» Exercise goal: Quote the listing below word for word, starting at the line that contains "the specimen 12.58" and ending after the line that contains "Time read: 5.12".

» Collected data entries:
(begin)
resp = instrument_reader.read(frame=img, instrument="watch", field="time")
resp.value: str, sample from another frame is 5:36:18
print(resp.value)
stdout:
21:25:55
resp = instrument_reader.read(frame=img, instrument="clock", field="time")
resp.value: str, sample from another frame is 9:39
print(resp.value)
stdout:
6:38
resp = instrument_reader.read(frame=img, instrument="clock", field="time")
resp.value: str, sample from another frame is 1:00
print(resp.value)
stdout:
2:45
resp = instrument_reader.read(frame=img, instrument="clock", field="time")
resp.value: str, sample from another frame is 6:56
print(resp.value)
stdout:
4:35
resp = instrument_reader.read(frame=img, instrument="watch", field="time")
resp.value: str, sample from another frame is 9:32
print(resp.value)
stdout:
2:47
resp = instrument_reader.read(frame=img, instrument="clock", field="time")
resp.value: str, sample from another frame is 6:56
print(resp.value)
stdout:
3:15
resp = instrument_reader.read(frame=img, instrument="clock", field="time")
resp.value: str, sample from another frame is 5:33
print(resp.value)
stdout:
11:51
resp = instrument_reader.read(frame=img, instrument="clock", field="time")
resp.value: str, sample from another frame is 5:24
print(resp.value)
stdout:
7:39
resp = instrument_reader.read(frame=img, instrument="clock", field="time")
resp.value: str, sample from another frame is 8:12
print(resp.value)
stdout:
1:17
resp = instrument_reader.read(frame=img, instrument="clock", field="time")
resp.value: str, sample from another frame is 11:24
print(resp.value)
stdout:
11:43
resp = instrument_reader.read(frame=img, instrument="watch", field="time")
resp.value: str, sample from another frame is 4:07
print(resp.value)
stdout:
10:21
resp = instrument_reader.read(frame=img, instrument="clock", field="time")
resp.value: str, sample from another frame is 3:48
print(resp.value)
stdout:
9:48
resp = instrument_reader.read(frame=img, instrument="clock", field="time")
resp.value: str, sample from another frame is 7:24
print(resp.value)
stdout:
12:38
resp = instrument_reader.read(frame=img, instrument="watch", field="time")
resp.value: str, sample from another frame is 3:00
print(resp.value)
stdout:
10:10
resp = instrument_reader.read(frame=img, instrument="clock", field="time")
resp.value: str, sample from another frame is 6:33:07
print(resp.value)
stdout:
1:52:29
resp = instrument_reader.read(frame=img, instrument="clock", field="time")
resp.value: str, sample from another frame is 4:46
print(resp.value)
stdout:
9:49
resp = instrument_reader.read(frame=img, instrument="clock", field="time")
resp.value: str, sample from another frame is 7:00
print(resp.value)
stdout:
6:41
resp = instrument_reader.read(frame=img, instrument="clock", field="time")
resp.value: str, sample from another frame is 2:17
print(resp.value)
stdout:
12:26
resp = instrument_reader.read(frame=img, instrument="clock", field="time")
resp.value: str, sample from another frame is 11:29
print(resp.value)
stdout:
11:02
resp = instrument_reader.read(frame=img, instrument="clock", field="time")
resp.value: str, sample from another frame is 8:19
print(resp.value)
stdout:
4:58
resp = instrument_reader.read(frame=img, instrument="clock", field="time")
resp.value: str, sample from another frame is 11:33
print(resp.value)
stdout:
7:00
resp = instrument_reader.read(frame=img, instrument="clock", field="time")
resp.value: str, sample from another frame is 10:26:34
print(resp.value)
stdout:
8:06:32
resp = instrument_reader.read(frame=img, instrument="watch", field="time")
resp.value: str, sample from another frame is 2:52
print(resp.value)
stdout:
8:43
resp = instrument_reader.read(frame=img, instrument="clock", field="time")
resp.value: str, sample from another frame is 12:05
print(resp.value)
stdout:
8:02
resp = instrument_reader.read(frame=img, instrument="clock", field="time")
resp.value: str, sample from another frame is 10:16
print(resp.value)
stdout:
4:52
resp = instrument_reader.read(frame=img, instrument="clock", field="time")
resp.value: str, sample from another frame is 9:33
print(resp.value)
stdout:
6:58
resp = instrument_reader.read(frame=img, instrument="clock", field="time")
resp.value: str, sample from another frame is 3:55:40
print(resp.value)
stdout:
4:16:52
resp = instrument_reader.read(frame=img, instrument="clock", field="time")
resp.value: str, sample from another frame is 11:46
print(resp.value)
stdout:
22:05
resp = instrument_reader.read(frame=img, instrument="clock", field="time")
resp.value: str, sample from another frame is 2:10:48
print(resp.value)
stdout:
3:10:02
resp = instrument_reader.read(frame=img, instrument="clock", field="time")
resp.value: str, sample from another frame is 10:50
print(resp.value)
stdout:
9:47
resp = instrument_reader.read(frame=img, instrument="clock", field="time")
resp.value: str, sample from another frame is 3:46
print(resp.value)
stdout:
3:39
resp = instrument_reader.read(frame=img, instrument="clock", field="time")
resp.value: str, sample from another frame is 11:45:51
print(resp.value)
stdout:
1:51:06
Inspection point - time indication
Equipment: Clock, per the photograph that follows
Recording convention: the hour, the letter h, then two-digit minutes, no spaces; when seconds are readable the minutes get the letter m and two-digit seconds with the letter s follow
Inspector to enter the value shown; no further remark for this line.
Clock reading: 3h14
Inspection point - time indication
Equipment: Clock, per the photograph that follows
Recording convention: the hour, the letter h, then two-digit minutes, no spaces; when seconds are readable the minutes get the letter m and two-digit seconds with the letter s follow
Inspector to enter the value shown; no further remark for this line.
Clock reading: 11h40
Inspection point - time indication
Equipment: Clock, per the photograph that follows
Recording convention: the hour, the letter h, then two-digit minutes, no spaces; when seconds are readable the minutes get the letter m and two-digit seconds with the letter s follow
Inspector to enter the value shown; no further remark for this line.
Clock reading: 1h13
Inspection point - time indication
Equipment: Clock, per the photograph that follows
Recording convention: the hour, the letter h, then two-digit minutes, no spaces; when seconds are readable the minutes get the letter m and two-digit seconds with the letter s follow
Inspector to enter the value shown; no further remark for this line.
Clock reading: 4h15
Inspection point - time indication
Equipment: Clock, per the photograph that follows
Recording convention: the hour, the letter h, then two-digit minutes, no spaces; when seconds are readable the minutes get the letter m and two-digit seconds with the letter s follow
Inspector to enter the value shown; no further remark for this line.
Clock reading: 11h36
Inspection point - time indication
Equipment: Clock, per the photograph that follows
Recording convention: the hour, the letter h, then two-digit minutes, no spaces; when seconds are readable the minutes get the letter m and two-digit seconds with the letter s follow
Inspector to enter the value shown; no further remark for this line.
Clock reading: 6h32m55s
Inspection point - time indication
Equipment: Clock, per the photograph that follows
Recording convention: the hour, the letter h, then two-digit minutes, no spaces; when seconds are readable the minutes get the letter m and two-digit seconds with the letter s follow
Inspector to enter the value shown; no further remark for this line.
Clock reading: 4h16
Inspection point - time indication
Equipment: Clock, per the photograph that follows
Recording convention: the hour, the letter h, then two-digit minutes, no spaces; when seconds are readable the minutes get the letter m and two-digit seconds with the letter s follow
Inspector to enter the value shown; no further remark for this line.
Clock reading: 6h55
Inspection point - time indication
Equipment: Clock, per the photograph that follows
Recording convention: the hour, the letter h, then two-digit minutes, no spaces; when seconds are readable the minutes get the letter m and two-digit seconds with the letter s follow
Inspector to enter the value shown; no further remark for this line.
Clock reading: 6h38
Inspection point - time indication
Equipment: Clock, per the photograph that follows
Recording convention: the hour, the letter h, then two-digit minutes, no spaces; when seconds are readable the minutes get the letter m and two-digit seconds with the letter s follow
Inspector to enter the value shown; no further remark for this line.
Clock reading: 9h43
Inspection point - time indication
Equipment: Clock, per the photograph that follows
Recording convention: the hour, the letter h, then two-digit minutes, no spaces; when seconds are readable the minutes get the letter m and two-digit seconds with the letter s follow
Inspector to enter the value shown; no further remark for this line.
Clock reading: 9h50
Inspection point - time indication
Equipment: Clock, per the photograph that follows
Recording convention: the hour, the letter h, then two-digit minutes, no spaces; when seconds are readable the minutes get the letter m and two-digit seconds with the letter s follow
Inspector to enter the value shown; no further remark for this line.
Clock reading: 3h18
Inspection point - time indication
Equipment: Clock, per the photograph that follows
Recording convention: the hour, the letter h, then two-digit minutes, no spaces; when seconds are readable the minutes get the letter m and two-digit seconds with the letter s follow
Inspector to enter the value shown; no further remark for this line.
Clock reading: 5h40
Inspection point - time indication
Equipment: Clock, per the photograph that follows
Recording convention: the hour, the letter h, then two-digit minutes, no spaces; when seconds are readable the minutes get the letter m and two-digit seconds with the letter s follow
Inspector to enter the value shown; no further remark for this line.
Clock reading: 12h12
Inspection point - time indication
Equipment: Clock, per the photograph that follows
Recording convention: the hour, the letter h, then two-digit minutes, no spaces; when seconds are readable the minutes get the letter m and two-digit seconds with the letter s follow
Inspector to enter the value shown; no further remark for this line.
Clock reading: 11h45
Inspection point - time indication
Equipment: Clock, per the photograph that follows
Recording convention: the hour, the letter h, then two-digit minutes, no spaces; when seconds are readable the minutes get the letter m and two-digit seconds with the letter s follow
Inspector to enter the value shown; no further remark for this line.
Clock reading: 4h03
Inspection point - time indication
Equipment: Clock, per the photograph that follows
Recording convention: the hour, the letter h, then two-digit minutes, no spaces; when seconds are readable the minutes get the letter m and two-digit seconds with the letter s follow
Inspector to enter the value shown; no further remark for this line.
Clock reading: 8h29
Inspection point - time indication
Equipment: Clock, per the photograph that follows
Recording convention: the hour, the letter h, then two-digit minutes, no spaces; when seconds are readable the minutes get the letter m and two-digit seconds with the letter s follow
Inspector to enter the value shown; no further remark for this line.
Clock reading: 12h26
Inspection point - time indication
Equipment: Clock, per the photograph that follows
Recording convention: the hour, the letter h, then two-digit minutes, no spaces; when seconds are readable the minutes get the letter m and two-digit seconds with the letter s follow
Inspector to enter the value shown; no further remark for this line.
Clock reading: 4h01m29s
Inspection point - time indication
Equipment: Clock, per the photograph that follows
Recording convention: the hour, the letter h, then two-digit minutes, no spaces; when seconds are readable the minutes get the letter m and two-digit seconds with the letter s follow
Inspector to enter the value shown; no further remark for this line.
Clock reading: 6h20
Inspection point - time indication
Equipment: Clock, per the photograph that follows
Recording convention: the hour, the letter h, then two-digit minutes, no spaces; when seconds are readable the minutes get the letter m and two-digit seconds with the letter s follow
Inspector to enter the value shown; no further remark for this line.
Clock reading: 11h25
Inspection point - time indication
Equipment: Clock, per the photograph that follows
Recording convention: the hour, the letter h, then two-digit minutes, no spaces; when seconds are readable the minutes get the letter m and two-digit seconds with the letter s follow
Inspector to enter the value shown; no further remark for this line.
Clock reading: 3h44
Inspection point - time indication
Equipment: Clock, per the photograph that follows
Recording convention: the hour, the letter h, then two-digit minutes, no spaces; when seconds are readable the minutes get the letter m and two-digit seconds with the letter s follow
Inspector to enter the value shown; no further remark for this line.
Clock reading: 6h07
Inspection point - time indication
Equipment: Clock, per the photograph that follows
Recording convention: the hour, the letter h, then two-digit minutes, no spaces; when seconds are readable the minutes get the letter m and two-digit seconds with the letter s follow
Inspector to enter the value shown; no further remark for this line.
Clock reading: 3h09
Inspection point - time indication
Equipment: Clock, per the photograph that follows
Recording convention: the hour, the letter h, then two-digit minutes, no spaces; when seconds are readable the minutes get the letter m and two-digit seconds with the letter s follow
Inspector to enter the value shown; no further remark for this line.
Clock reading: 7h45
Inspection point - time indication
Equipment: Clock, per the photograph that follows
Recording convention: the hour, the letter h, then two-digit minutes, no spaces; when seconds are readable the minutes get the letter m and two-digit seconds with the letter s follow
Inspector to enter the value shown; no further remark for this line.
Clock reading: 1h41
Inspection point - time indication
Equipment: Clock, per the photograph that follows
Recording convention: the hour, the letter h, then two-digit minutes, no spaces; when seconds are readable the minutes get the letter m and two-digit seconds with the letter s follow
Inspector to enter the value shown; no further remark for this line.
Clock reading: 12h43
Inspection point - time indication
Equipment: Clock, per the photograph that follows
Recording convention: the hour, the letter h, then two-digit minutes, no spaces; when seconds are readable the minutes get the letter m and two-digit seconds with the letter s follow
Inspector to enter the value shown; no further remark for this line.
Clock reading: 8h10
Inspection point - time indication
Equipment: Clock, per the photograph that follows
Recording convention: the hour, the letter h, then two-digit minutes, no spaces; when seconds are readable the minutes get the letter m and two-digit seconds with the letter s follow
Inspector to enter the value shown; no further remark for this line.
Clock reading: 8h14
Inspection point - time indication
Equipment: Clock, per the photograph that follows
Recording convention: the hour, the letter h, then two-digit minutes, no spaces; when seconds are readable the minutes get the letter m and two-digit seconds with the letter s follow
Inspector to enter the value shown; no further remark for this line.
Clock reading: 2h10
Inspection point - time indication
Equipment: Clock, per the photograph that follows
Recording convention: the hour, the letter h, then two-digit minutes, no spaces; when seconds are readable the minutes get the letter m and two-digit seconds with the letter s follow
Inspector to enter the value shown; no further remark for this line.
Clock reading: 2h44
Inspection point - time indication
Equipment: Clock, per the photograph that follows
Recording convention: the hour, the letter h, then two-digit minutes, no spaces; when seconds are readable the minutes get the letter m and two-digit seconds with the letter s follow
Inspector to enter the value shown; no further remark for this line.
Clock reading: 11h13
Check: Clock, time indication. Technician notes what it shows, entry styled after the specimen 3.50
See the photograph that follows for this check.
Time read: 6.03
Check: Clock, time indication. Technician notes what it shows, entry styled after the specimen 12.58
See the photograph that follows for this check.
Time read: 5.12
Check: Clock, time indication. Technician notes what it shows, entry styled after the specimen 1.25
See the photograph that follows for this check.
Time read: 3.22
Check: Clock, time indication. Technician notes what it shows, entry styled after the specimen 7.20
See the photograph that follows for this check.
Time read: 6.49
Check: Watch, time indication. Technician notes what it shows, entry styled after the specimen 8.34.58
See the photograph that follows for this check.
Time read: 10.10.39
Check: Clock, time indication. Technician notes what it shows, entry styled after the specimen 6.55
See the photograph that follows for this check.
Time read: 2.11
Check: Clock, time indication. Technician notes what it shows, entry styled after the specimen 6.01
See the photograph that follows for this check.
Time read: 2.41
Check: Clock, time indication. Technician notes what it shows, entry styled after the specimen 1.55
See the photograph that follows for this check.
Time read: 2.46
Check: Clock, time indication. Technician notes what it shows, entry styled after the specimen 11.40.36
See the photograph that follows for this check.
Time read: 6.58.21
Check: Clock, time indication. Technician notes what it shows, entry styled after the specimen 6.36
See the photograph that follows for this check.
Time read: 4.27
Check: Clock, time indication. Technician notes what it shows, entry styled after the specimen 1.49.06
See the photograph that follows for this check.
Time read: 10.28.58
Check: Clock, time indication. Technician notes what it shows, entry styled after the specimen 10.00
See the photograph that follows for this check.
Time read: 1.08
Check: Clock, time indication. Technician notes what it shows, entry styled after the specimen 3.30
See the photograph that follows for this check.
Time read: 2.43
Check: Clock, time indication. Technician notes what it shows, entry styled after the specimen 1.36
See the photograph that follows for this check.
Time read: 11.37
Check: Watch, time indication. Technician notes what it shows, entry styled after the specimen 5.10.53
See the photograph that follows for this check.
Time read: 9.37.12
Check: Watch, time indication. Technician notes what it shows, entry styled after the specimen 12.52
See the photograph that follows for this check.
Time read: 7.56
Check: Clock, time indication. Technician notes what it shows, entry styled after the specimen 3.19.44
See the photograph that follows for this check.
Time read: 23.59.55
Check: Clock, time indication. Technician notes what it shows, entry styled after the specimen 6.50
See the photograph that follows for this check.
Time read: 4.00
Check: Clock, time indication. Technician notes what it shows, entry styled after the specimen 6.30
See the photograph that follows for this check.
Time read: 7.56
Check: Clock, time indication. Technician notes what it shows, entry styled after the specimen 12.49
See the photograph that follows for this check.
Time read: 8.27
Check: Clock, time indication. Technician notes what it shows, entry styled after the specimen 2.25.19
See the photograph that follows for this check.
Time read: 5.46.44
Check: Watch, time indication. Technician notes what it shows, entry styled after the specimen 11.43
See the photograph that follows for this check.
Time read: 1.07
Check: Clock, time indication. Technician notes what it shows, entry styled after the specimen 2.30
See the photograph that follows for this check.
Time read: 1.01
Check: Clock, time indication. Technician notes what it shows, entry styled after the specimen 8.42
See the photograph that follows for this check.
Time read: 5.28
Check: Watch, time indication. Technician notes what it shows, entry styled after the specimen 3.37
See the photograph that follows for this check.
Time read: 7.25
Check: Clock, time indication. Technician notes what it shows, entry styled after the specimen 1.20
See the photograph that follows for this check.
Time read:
(end)
» Answer for this exercise:
Check: Clock, time indication. Technician notes what it shows, entry styled after the specimen 12.58
See the photograph that follows for this check.
Time read: 5.12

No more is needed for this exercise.